Russia’s revised national security strategy takes aggressive approach toward threats

MOSCOW (AP) — A revised version of Russia’s national security strategy says that it may use forceful methods to respond to unfriendly actions by foreign countries, a top Kremlin official said in remarks published Monday,

Nikolai Patrushev, the secretary of the presidential Security Council, said that the document foresees that Moscow could take “symmetric and asymmetric measures to thwart or avert unfriendly actions that threaten the sovereignty and territorial integrity of the Russian Federation.”

In an interview published Monday by the government daily Rossiyskaya Gazeta that those “primarily will be special economic measures, but also coercive forceful methods if necessary.”

Russian President Vladimir Putin waits to meet Belarusian President Alexander Lukashenko on the boat prior to their meeting in the Black Sea resort of Sochi, in Russia, Saturday, May 29, 2021. (Sergei Ilyin, Sputnik, Kremlin Pool Photo via AP)

Patrushev said that in comparison with the previous version of the strategy that was published in December 2015, the revised version of the document also emphasized information security as one of the top priorities.

Related: Imprisoned Russia’s Navalny protests prison checks

Russia’s relations with the U.S. and its allies have been at post-Cold War lows over Moscow’s 2014 annexation of Ukraine’s Crimean Peninusla, accusations of Russian interference in elections, hacking attacks and other irritants.
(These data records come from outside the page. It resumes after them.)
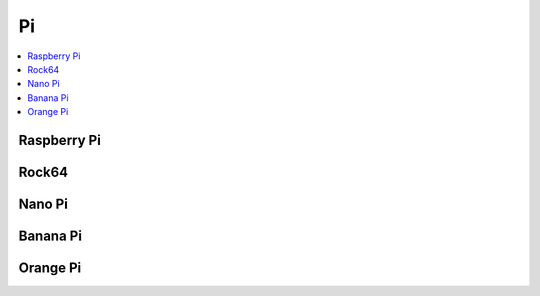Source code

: .. _pi:

Pi
===========

.. contents::
    :local:

.. _raspberrypi:

Raspberry Pi
-------------

Rock64
-------------

Nano Pi
-------------

Banana Pi
-------------

Orange Pi
-------------
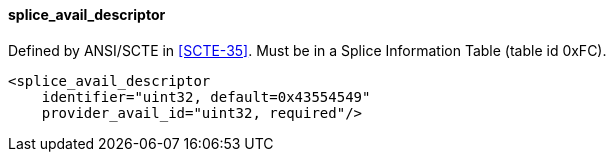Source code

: ==== splice_avail_descriptor

Defined by ANSI/SCTE in <<SCTE-35>>. Must be in a Splice Information Table (table id 0xFC).

[source,xml]
----
<splice_avail_descriptor
    identifier="uint32, default=0x43554549"
    provider_avail_id="uint32, required"/>
----
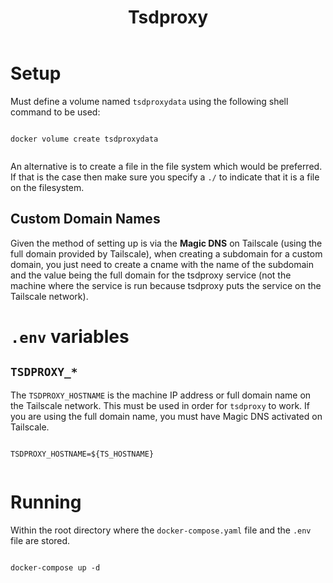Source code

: #+title: Tsdproxy

* Setup

Must define a volume named =tsdproxydata= using the following shell command to be used:

#+begin_src shell

  docker volume create tsdproxydata

#+end_src

An alternative is to create a file in the file system which would be preferred. If that is the case then make sure you specify a =./= to indicate that it is a file on the filesystem. 

** Custom Domain Names

Given the method of setting up is via the *Magic DNS* on Tailscale (using the full domain provided by Tailscale), when creating a subdomain for a custom domain, you just need to create a cname with the name of the subdomain and the value being the full domain for the tsdproxy service (not the machine where the service is run because tsdproxy puts the service on the Tailscale network).

* =.env= variables

** =TSDPROXY_*=

The =TSDPROXY_HOSTNAME= is the machine IP address or full domain name on the Tailscale network. This must be used in order for =tsdproxy= to work. If you are using the full domain name, you must have Magic DNS activated on Tailscale.

#+begin_src shell

  TSDPROXY_HOSTNAME=${TS_HOSTNAME}

#+end_src



* Running

Within the root directory where the =docker-compose.yaml= file and the =.env= file are stored.

#+begin_src shell

  docker-compose up -d

#+end_src
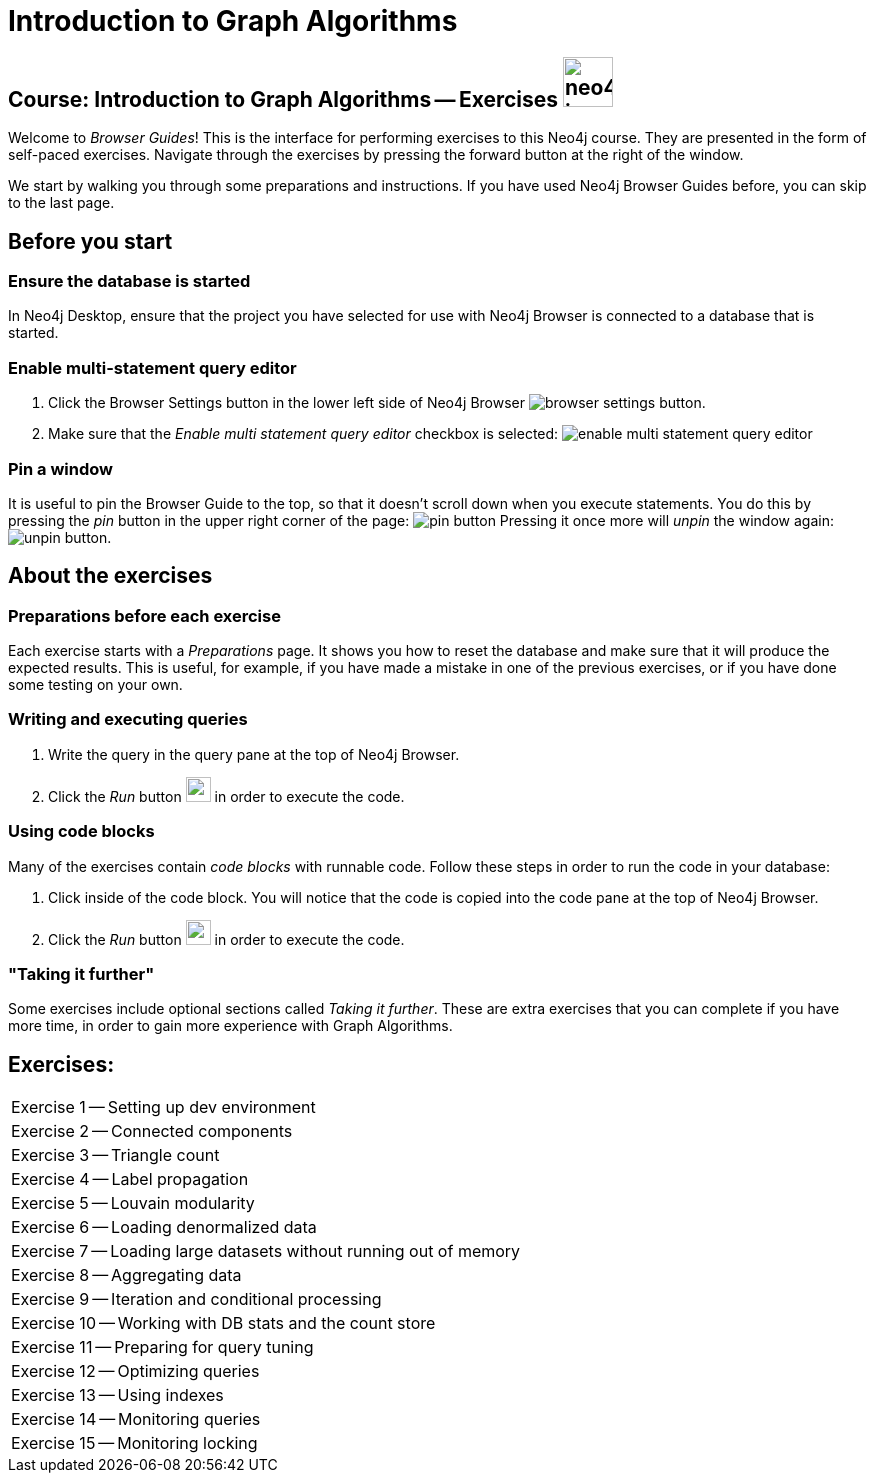 = Introduction to Graph Algorithms

== Course: Introduction to Graph Algorithms -- Exercises image:{guides}/img/neo4j-icon.png[width=50]

Welcome to _Browser Guides_!
This is the interface for performing exercises to this Neo4j course.
They are presented in the form of self-paced exercises.
Navigate through the exercises by pressing the forward button at the right of the window.

We start by walking you through some preparations and instructions.
If you have used Neo4j Browser Guides before, you can skip to the last page.


== Before you start

=== Ensure the database is started

In  Neo4j Desktop, ensure that the project you have selected for use with Neo4j Browser is connected to a database that is started.

=== Enable multi-statement query editor

. Click the Browser Settings button in the lower left side of Neo4j Browser image:{guides}/img/browser-settings-button.png[].
. Make sure that the _Enable multi statement query editor_ checkbox is selected: image:{guides}/img/enable-multi-statement-query-editor.png[]

=== Pin a window

It is useful to pin the Browser Guide to the top, so that it doesn't scroll down when you execute statements.
You do this by pressing the _pin_ button in the upper right corner of the page: image:{guides}/img/pin-button.png[]
Pressing it once more will _unpin_ the window again: image:{guides}/img/unpin-button.png[]. 

== About the exercises

=== Preparations before each exercise

Each exercise starts with a _Preparations_ page.
It shows you how to reset the database and make sure that it will produce the expected results.
This is useful, for example, if you have made a mistake in one of the previous exercises, or if you have done some testing on your own.


=== Writing and executing queries

. Write the query in the query pane at the top of Neo4j Browser.
. Click the _Run_ button image:{guides}/img/run-button.png[width=25] in order to execute the code.


=== Using code blocks

Many of the exercises contain _code blocks_ with runnable code.
Follow these steps in order to run the code in your database:

. Click inside of the code block.
You will notice that the code is copied into the code pane at the top of Neo4j Browser.
. Click the _Run_ button image:{guides}/img/run-button.png[width=25] in order to execute the code.


=== "Taking it further"

Some exercises include optional sections called _Taking it further_.
These are extra exercises that you can complete if you have more time, in order to gain more experience with Graph Algorithms.


== Exercises:

[cols=1, frame=none]
|===
| pass:a[<a play-topic='{guides}/01.html'>Exercise 1</a>] -- Setting up dev environment
| pass:a[<a play-topic='{guides}/02.html'>Exercise 2</a>] -- Connected components
| pass:a[<a play-topic='{guides}/03.html'>Exercise 3</a>] -- Triangle count
| pass:a[<a play-topic='{guides}/04.html'>Exercise 4</a>] -- Label propagation
| pass:a[<a play-topic='{guides}/05.html'>Exercise 5</a>] -- Louvain modularity
| pass:a[<a play-topic='{guides}/06.html'>Exercise 6</a>] -- Loading denormalized data
| pass:a[<a play-topic='{guides}/07.html'>Exercise 7</a>] -- Loading large datasets without running out of memory
| pass:a[<a play-topic='{guides}/08.html'>Exercise 8</a>] -- Aggregating data
| pass:a[<a play-topic='{guides}/09.html'>Exercise 9</a>] -- Iteration and conditional processing
| pass:a[<a play-topic='{guides}/10.html'>Exercise 10</a>] -- Working with DB stats and the count store
| pass:a[<a play-topic='{guides}/11.html'>Exercise 11</a>] -- Preparing for query tuning
| pass:a[<a play-topic='{guides}/12.html'>Exercise 12</a>] -- Optimizing queries
| pass:a[<a play-topic='{guides}/13.html'>Exercise 13</a>] -- Using indexes
| pass:a[<a play-topic='{guides}/14.html'>Exercise 14</a>] -- Monitoring queries
| pass:a[<a play-topic='{guides}/15.html'>Exercise 15</a>] -- Monitoring locking
|===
The revised national security strategy comes as Russian President Vladimir Putin is preparing for a summit with U.S. President Joe Biden set for June 16 in Geneva.

Patrushev, who last week had talks with Jake Sullivan, Biden’s national security adviser, to discuss preparations for the summit, noted that their conversation was “constructive and productive.” He added that Moscow and Washington could work out “mutually acceptable solutions for certain issues,” but didn’t elaborate.